Task requirements: Print, exactly as they appear in the listing below, the lines from the line with "5,1,8,0,0,1.08239X$1,22.5*" to the line with "X0303612Y0042003D01*", with both end lines kept.

"""

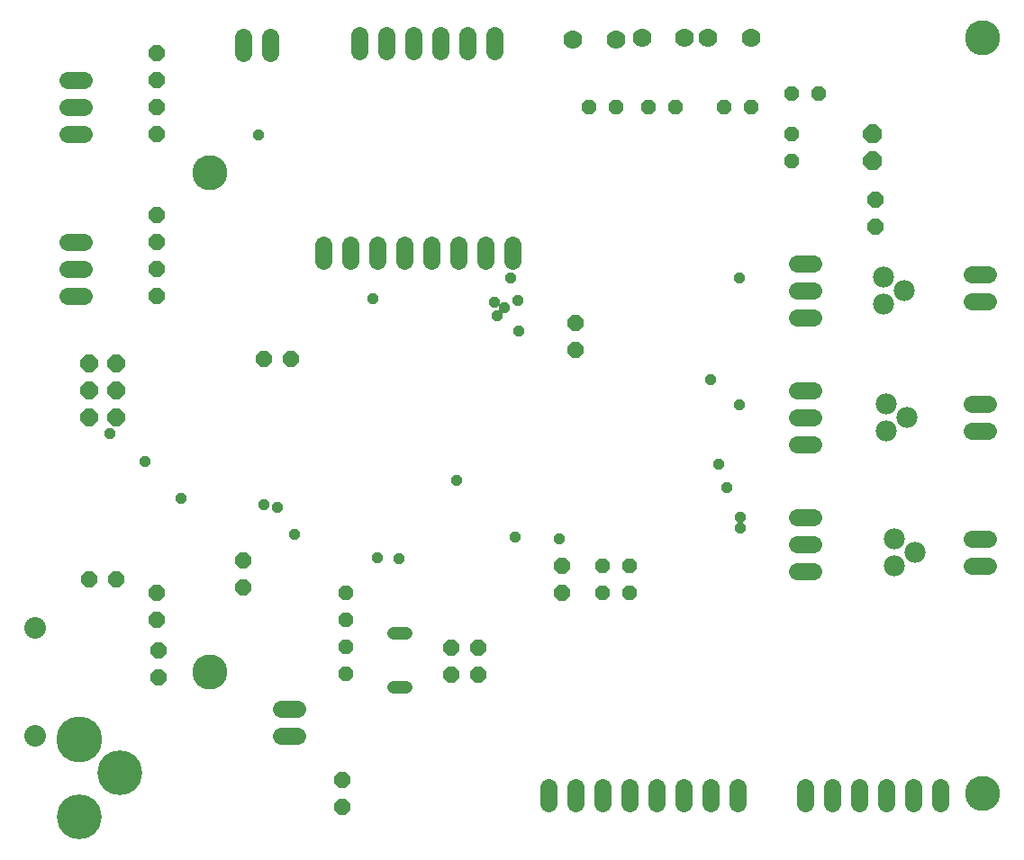
<source format=gbs>
G75*
%MOIN*%
%OFA0B0*%
%FSLAX25Y25*%
%IPPOS*%
%LPD*%
%AMOC8*
5,1,8,0,0,1.08239X$1,22.5*
%
%ADD10C,0.12998*%
%ADD11C,0.06400*%
%ADD12OC8,0.06000*%
%ADD13C,0.08000*%
%ADD14OC8,0.07000*%
%ADD15OC8,0.06400*%
%ADD16C,0.04800*%
%ADD17C,0.07800*%
%ADD18OC8,0.05600*%
%ADD19C,0.07000*%
%ADD20C,0.16998*%
%ADD21C,0.16600*%
%ADD22OC8,0.03778*%
D10*
X0083112Y0084503D03*
X0083112Y0269503D03*
X0369112Y0319503D03*
X0369112Y0039503D03*
D11*
X0353612Y0042003D02*
X0353612Y0036003D01*
X0343612Y0036003D02*
X0343612Y0042003D01*
X0333612Y0042003D02*
X0333612Y0036003D01*
X0323612Y0036003D02*
X0323612Y0042003D01*
X0313612Y0042003D02*
X0313612Y0036003D01*
X0303612Y0036003D02*
X0303612Y0042003D01*
X0278612Y0042003D02*
X0278612Y0036003D01*
X0268612Y0036003D02*
X0268612Y0042003D01*
X0258612Y0042003D02*
X0258612Y0036003D01*
X0248612Y0036003D02*
X0248612Y0042003D01*
X0238612Y0042003D02*
X0238612Y0036003D01*
X0228612Y0036003D02*
X0228612Y0042003D01*
X0218612Y0042003D02*
X0218612Y0036003D01*
X0208612Y0036003D02*
X0208612Y0042003D01*
X0115612Y0061003D02*
X0109612Y0061003D01*
X0109612Y0071003D02*
X0115612Y0071003D01*
X0036612Y0224003D02*
X0030612Y0224003D01*
X0030612Y0234003D02*
X0036612Y0234003D01*
X0036612Y0244003D02*
X0030612Y0244003D01*
X0030612Y0284003D02*
X0036612Y0284003D01*
X0036612Y0294003D02*
X0030612Y0294003D01*
X0030612Y0304003D02*
X0036612Y0304003D01*
X0095612Y0314003D02*
X0095612Y0320003D01*
X0105612Y0320003D02*
X0105612Y0314003D01*
X0138612Y0314503D02*
X0138612Y0320503D01*
X0148612Y0320503D02*
X0148612Y0314503D01*
X0158612Y0314503D02*
X0158612Y0320503D01*
X0168612Y0320503D02*
X0168612Y0314503D01*
X0178612Y0314503D02*
X0178612Y0320503D01*
X0188612Y0320503D02*
X0188612Y0314503D01*
X0185112Y0243003D02*
X0185112Y0237003D01*
X0195112Y0237003D02*
X0195112Y0243003D01*
X0175112Y0243003D02*
X0175112Y0237003D01*
X0165112Y0237003D02*
X0165112Y0243003D01*
X0155112Y0243003D02*
X0155112Y0237003D01*
X0145112Y0237003D02*
X0145112Y0243003D01*
X0135112Y0243003D02*
X0135112Y0237003D01*
X0125112Y0237003D02*
X0125112Y0243003D01*
X0300612Y0236003D02*
X0306612Y0236003D01*
X0306612Y0226003D02*
X0300612Y0226003D01*
X0300612Y0216003D02*
X0306612Y0216003D01*
X0306612Y0189003D02*
X0300612Y0189003D01*
X0300612Y0179003D02*
X0306612Y0179003D01*
X0306612Y0169003D02*
X0300612Y0169003D01*
X0300612Y0142003D02*
X0306612Y0142003D01*
X0306612Y0132003D02*
X0300612Y0132003D01*
X0300612Y0122003D02*
X0306612Y0122003D01*
X0365112Y0124003D02*
X0371112Y0124003D01*
X0371112Y0134003D02*
X0365112Y0134003D01*
X0365112Y0174003D02*
X0371112Y0174003D01*
X0371112Y0184003D02*
X0365112Y0184003D01*
X0365112Y0222003D02*
X0371112Y0222003D01*
X0371112Y0232003D02*
X0365112Y0232003D01*
D12*
X0329612Y0249503D03*
X0329612Y0259503D03*
X0218612Y0214003D03*
X0218612Y0204003D03*
X0213612Y0124003D03*
X0213612Y0114003D03*
X0182612Y0093503D03*
X0172612Y0093503D03*
X0172612Y0083503D03*
X0182612Y0083503D03*
X0132112Y0044503D03*
X0132112Y0034503D03*
X0064112Y0082503D03*
X0064112Y0092503D03*
X0063612Y0104003D03*
X0063612Y0114003D03*
X0048612Y0119003D03*
X0038612Y0119003D03*
X0095612Y0116003D03*
X0095612Y0126003D03*
X0103112Y0200503D03*
X0113112Y0200503D03*
X0063612Y0224003D03*
X0063612Y0234003D03*
X0063612Y0244003D03*
X0063612Y0254003D03*
X0063612Y0284003D03*
X0063612Y0294003D03*
X0063612Y0304003D03*
X0063612Y0314003D03*
D13*
X0018612Y0101003D03*
X0018612Y0061003D03*
D14*
X0328612Y0274003D03*
X0328612Y0284003D03*
D15*
X0048612Y0199003D03*
X0038612Y0199003D03*
X0038612Y0189003D03*
X0048612Y0189003D03*
X0048612Y0179003D03*
X0038612Y0179003D03*
D16*
X0151412Y0099003D02*
X0155812Y0099003D01*
X0155812Y0079003D02*
X0151412Y0079003D01*
D17*
X0332612Y0221003D03*
X0340112Y0226003D03*
X0332612Y0231003D03*
X0333612Y0184003D03*
X0341112Y0179003D03*
X0333612Y0174003D03*
X0336612Y0134003D03*
X0344112Y0129003D03*
X0336612Y0124003D03*
D18*
X0238612Y0124003D03*
X0238612Y0114003D03*
X0228612Y0114003D03*
X0228612Y0124003D03*
X0133612Y0114003D03*
X0133612Y0104003D03*
X0133612Y0094003D03*
X0133612Y0084003D03*
X0298612Y0274003D03*
X0298612Y0284003D03*
X0283612Y0294003D03*
X0273612Y0294003D03*
X0255612Y0294003D03*
X0245612Y0294003D03*
X0233612Y0294003D03*
X0223612Y0294003D03*
X0298612Y0299003D03*
X0308612Y0299003D03*
D19*
X0283486Y0319503D03*
X0267738Y0319503D03*
X0258986Y0319503D03*
X0243238Y0319503D03*
X0233486Y0319003D03*
X0217738Y0319003D03*
D20*
X0034944Y0059637D03*
D21*
X0035044Y0030815D03*
X0049753Y0047126D03*
D22*
X0145112Y0127003D03*
X0153112Y0126503D03*
X0174612Y0155503D03*
X0196112Y0134503D03*
X0212612Y0134003D03*
X0271432Y0161503D03*
X0274612Y0153003D03*
X0279612Y0142003D03*
X0279433Y0138035D03*
X0279332Y0183503D03*
X0268612Y0192824D03*
X0279332Y0230503D03*
X0197112Y0222324D03*
X0192112Y0219503D03*
X0189554Y0216448D03*
X0188556Y0221559D03*
X0194577Y0230573D03*
X0197612Y0211003D03*
X0143612Y0222824D03*
X0101112Y0283503D03*
X0046112Y0173003D03*
X0059112Y0162503D03*
X0072612Y0149003D03*
X0103112Y0146503D03*
X0108112Y0145503D03*
X0114612Y0135503D03*
M02*

</source>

"""

Response to the exercise:
5,1,8,0,0,1.08239X$1,22.5*
%
%ADD10C,0.12998*%
%ADD11C,0.06400*%
%ADD12OC8,0.06000*%
%ADD13C,0.08000*%
%ADD14OC8,0.07000*%
%ADD15OC8,0.06400*%
%ADD16C,0.04800*%
%ADD17C,0.07800*%
%ADD18OC8,0.05600*%
%ADD19C,0.07000*%
%ADD20C,0.16998*%
%ADD21C,0.16600*%
%ADD22OC8,0.03778*%
D10*
X0083112Y0084503D03*
X0083112Y0269503D03*
X0369112Y0319503D03*
X0369112Y0039503D03*
D11*
X0353612Y0042003D02*
X0353612Y0036003D01*
X0343612Y0036003D02*
X0343612Y0042003D01*
X0333612Y0042003D02*
X0333612Y0036003D01*
X0323612Y0036003D02*
X0323612Y0042003D01*
X0313612Y0042003D02*
X0313612Y0036003D01*
X0303612Y0036003D02*
X0303612Y0042003D01*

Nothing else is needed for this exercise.